Specifically, Danchenko denied that he “talked” to Dolan about the allegations in the dossier. In reality, Danchenko had discussed the accusations in an email with Dolan, but never spoke with him in an oral conversation.
“It was a bad question,” said Danchenko’s lawyer, Stuart Sears. “That’s the special counsel’s problem. Not Mr. Danchenko’s. … He is not required to guess what the question actually means.”
The other counts deal with a statement to the FBI that Danchenko received other details in an anonymous phone call from someone he “believed” to be Sergei Millian, a former president of the Russian-American Chamber of Commerce.

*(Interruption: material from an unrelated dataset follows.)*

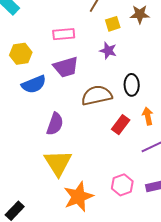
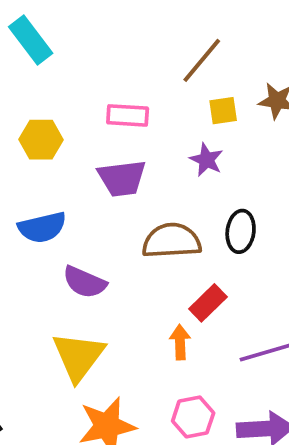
blue semicircle: (34, 84) -> (42, 227), moved
orange arrow: (148, 116) -> (180, 342), moved
purple semicircle: (55, 124) -> (84, 282), turned 85

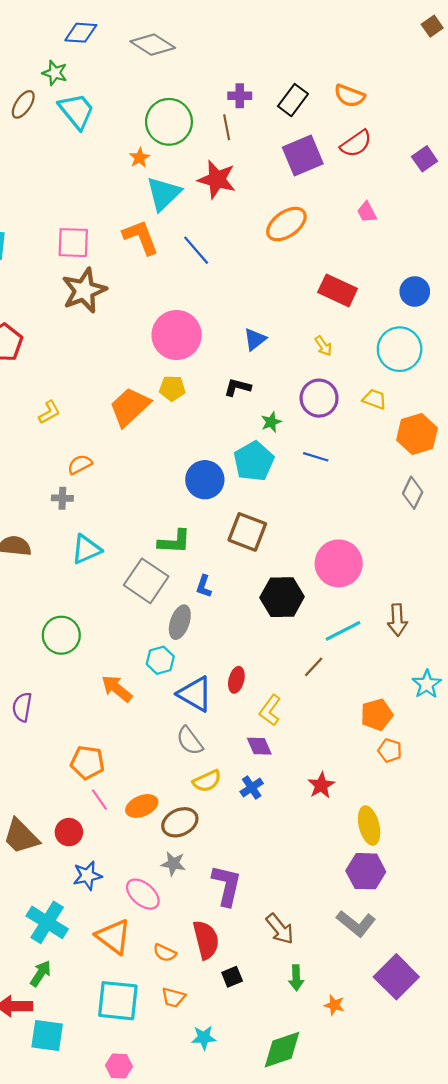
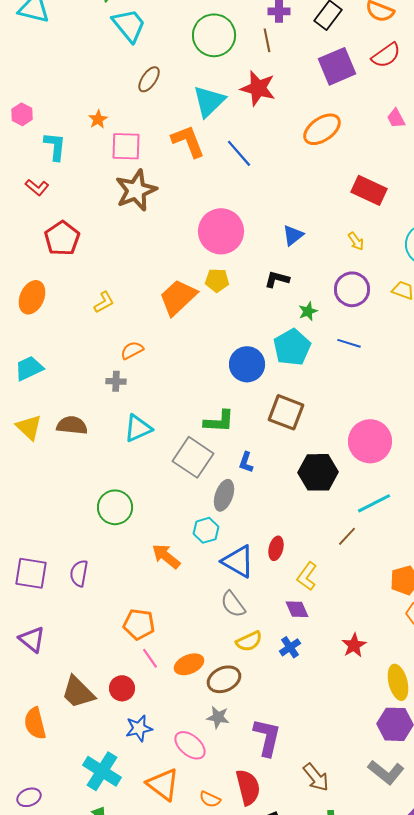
brown ellipse: (23, 104) -> (149, 79), moved
orange star: (140, 158) -> (98, 119), moved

Sears said Danchenko never said with any certainty that Millian was the source and that it can’t be a false statement if that was what Danchenko truly believed.
Danchenko’s claim that the information had come from Millian was big news in 2017. Here’s how the WSJ reported it at the time:
Some of the most explosive parts of a dossier containing unverified allegations that President Donald Trump had secret ties to Russian leaders originated from the Belarus-born head of a Russian-American business group, according to a person familiar with the matter.
Sergei Millian, a 38-year-old American citizen who has claimed he helped market Trump properties to Russian buyers, wasn’t a direct source for the 35-page dossier, this person said. Rather, his statements about the Trump-Russia relationship were relayed by at least one third party to the British ex-spy who prepared the dossier, the person said.
But it wasn’t true. Danchenko never spoke to Millian and now he’s claiming he really believed his own bogus claim at the time he made it so he wasn’t really lying. How appropriate that some of the splashiest lies in the Clinton-funded dossier came from a guy who is now parsing the truth like a true Clinton, i.e. it depends what the meaning of the word “is” is.
Whether Durham wins or loses this case, the real story here is that the professional left/major media had no business propping up this partisan fantasy month after month, always suggesting the proof was just around the corner. And once it turned out it wasn’t reliable, the people who’d pushed the dossier the hardest suddenly had nothing to say.
In case you’ve forgotten, here’s a list of responses when the Washington Post’s Erik Wemple asked left-wing journalists how they felt about the dossier in 2020:
- MSNBC’s Rachel “Maddow declined to comment on the record.”
- CNN’s Alisyn Camerota “Declined to comment on the record.”
- CNN’s John Berman “Declined to comment on the record.”
- Former State Department official Jonathan Winer (appearing on CNN) “did not return a request for comment.”
- Former federal prosecutor Paul Butler (appearing on MSNBC) offered “No response to a request for comment.”
- CNN counterterrorism analyst Phil Mudd…Wemple lists this as “Awaiting a reply.”
- Journalist Jacob Weisberg (appearing on MSNBC)…Wemple writes “Attempts to secure a comment from Weisberg have been unsuccessful.”
- Journalist Natasha Bertrand (appearing on MSNBC) “Bertrand did not respond to requests for comment.”
I don’t know if Durham can prove it in court but Danchenko looks like a liar to me. Lots of prominent reporters would probably reach the same conclusion if doing so wouldn’t be an embarrassment because of their own shoddy work on this topic.